UPDATE: OK, here’s a fantastic example of my point, taken from the comboxes on another thread. Go below the jump for more:


A reader left this comment on the asceticism thread:

I’m teaching at a conservative, religiously-affiliated university. Most of the students are very conservative politically and in terms of their religious background. This semester, I’m teaching a class on media of religion. As one exercise, the students watched Chariots of Fire and I asked them to write about Eric Liddle’s approach to the Sabbath as depicted in the film. Most students found it “impractical” in today’s world. Everyone is just too busy, they said. Work wouldn’t get done, people wouldn’t have time to shop, stores would go out of business because they wouldn’t be open on Sunday.

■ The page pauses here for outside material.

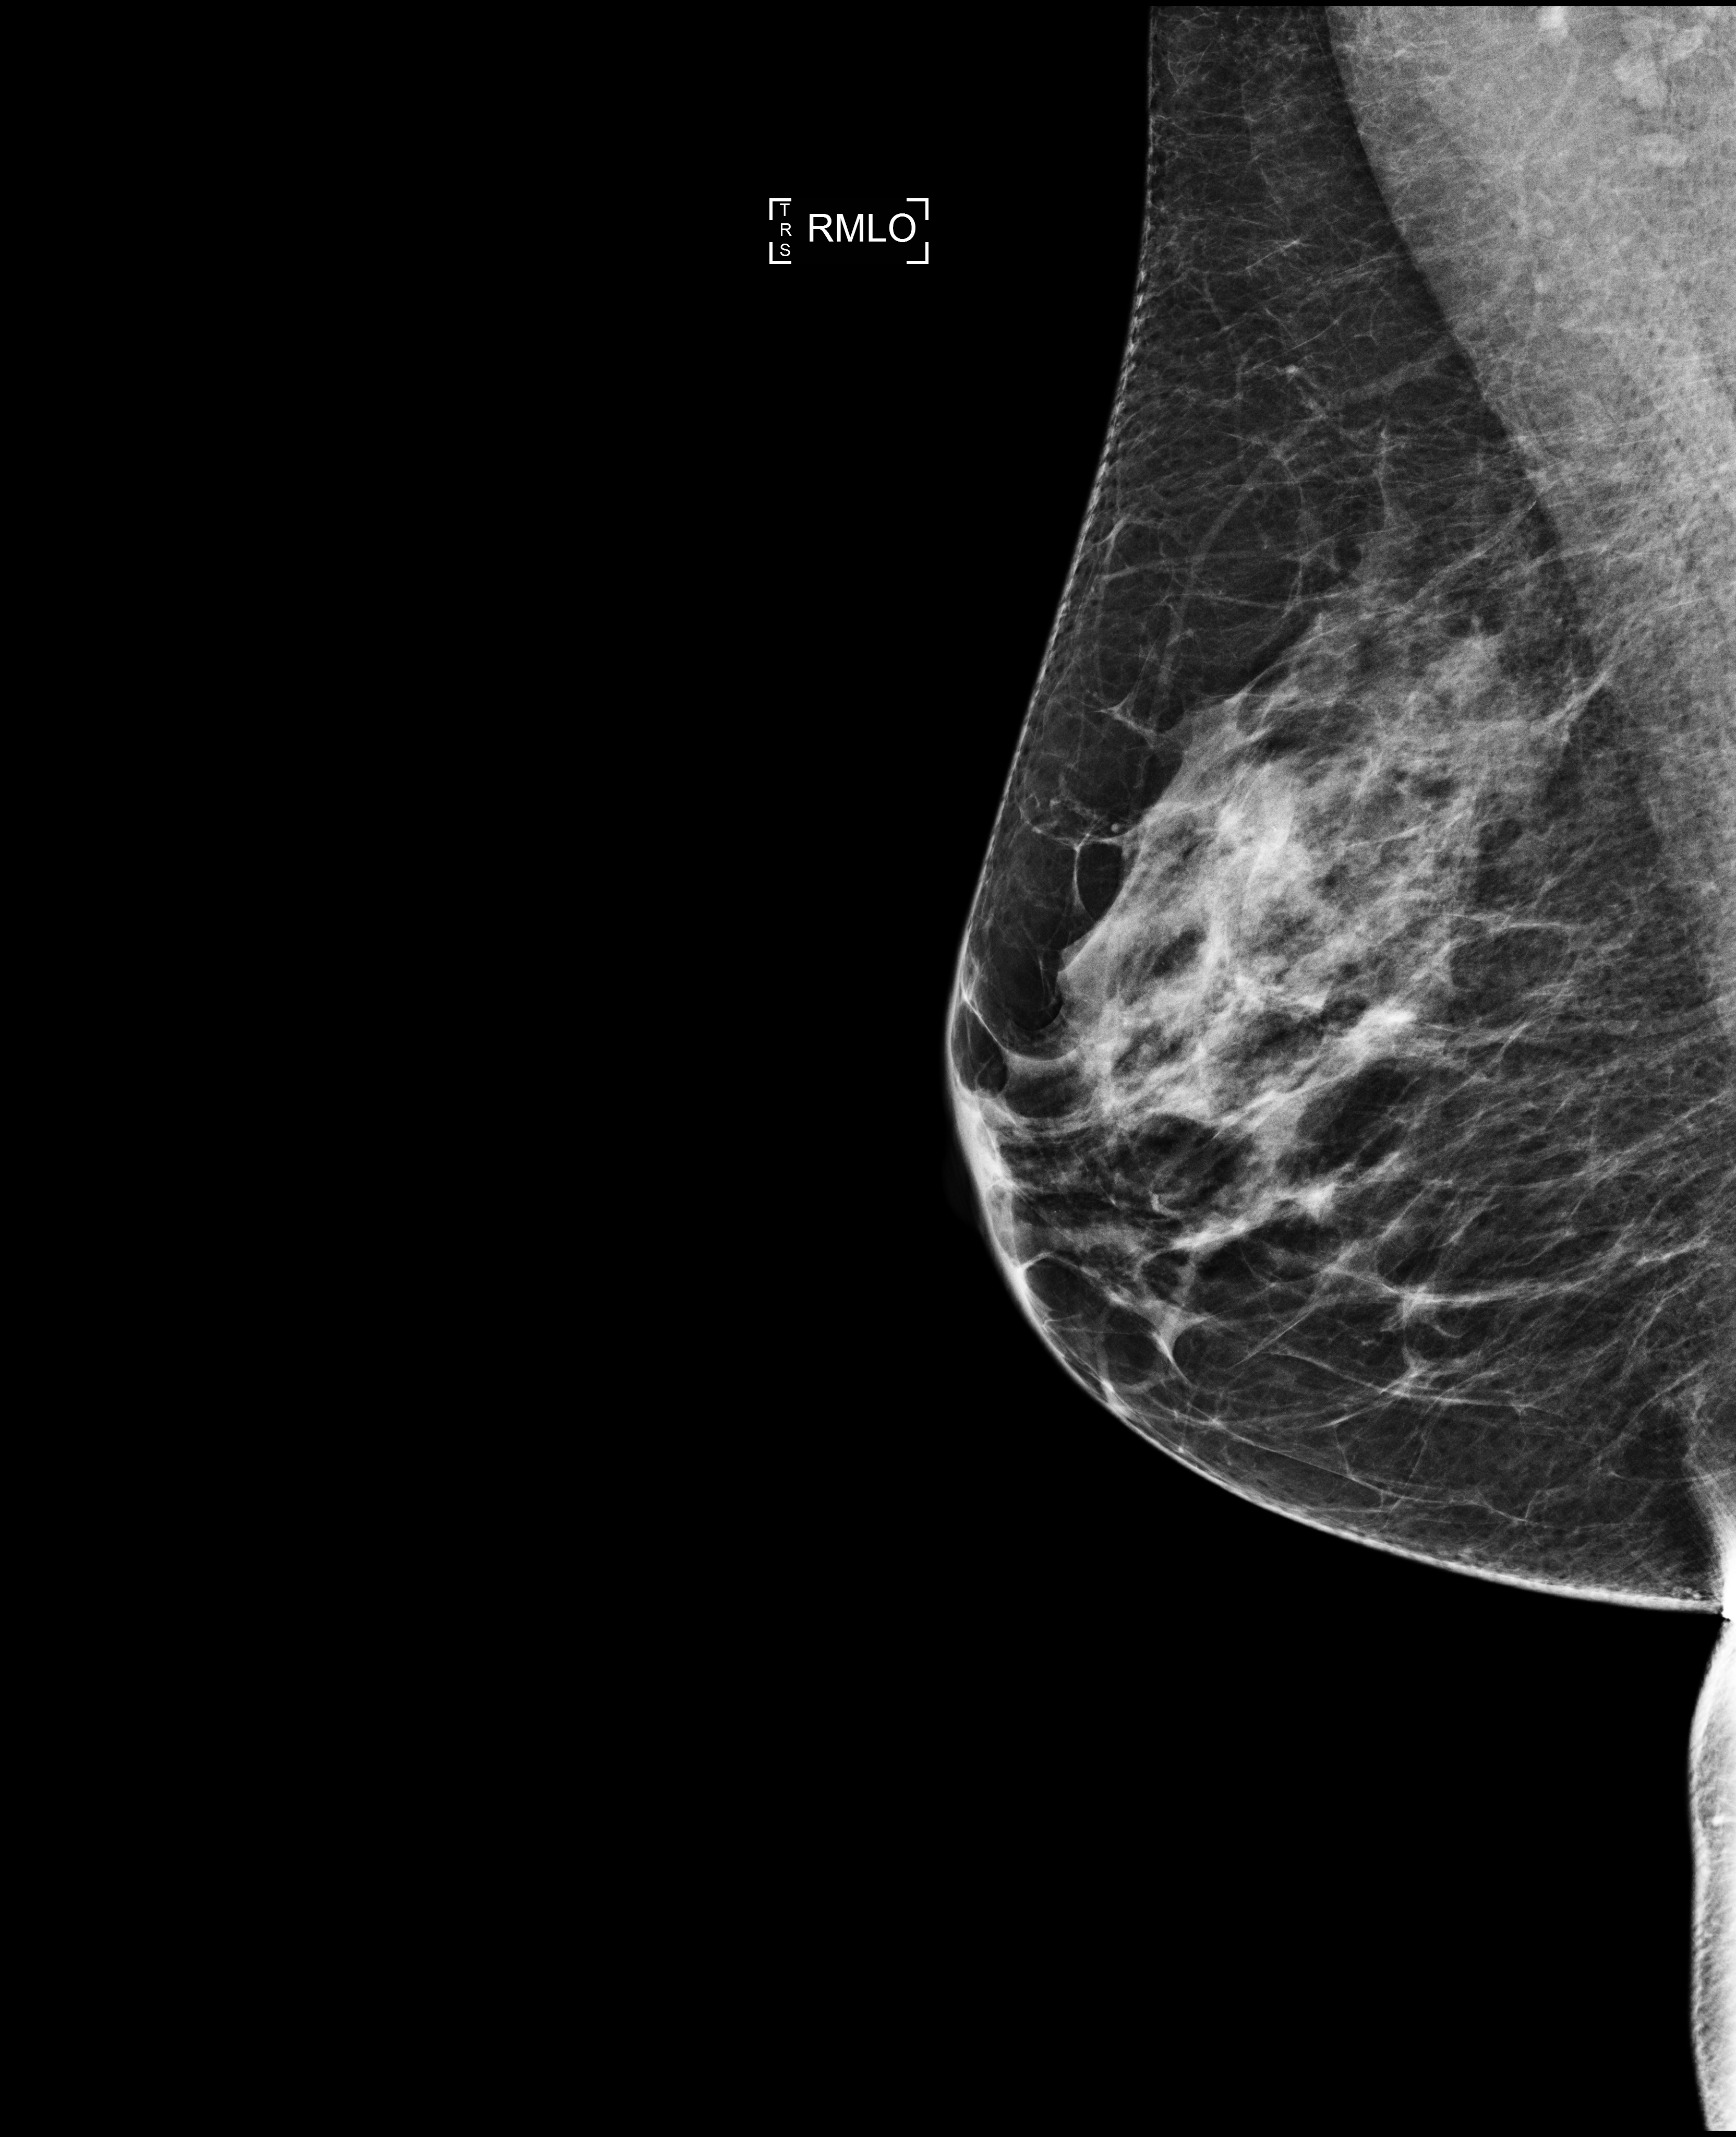
Screening examination; compressed breast thickness 57 mm; system: Selenia Dimensions. Patient aged 64 years (female).
Image type: full-field digital mammogram. Breast: right. Projection: mediolateral oblique (MLO) view.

Modern people have too much important stuff today, they said. I presented some counter-examples (Chik-Fil-A, Hobby Lobby, European countries where stores are often closed for most of Sunday). but I was unsuccessful in changing their opinion. One student wrote that the 10 Commandments were historic laws that only apply to the Jewish people and, I’m slightly paraphrasing here: are not applicable to Christians. A small sample of today’s modern conservative Christian college student believe that shopping and eating at restaurants on Sundays is now such a necessity that the American economy would collapse if Christians stayed home and rested on Sunday.

Is “conservative” religion in America countering that attitude? Manifestly not. Would “liberal” religion stand against it? Don’t make me laugh.

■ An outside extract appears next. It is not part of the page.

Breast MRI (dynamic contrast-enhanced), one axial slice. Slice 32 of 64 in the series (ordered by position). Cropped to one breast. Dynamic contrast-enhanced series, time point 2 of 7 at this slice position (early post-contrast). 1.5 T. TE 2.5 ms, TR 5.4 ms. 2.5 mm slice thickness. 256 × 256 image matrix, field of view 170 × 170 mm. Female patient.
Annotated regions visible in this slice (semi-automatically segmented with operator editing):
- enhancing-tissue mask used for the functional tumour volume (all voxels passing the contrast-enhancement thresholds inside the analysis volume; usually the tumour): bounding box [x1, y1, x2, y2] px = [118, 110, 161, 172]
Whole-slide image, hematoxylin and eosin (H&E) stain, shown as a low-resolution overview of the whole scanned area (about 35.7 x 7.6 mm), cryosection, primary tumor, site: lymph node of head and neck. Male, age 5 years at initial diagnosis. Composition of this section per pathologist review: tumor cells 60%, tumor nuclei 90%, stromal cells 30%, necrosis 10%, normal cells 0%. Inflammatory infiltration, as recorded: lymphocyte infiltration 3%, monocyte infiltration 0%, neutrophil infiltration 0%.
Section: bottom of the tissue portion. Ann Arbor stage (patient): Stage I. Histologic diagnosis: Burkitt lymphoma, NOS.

Moralistic Therapeutic Deism is the religion of America. Old-time social justice liberal Catholics (and other Christians) ought to be as disgusted with it as right-wing social-conservative Catholics/Christians. Before the consumerist individualist juggernaut, we are all showing ourselves impotent. If young Christians cannot even grasp why the Sabbath should interfere with their shopping habits and preferences, how on earth will the Gospel and the Church have the power to shape anything else in their lives? Discredit the authority of the Church, and embrace individualism, and you disarm the collective. Fail to deal with the scandal, and displace the blame on others, and you effectively disarm yourselves by discrediting the authority of the Church.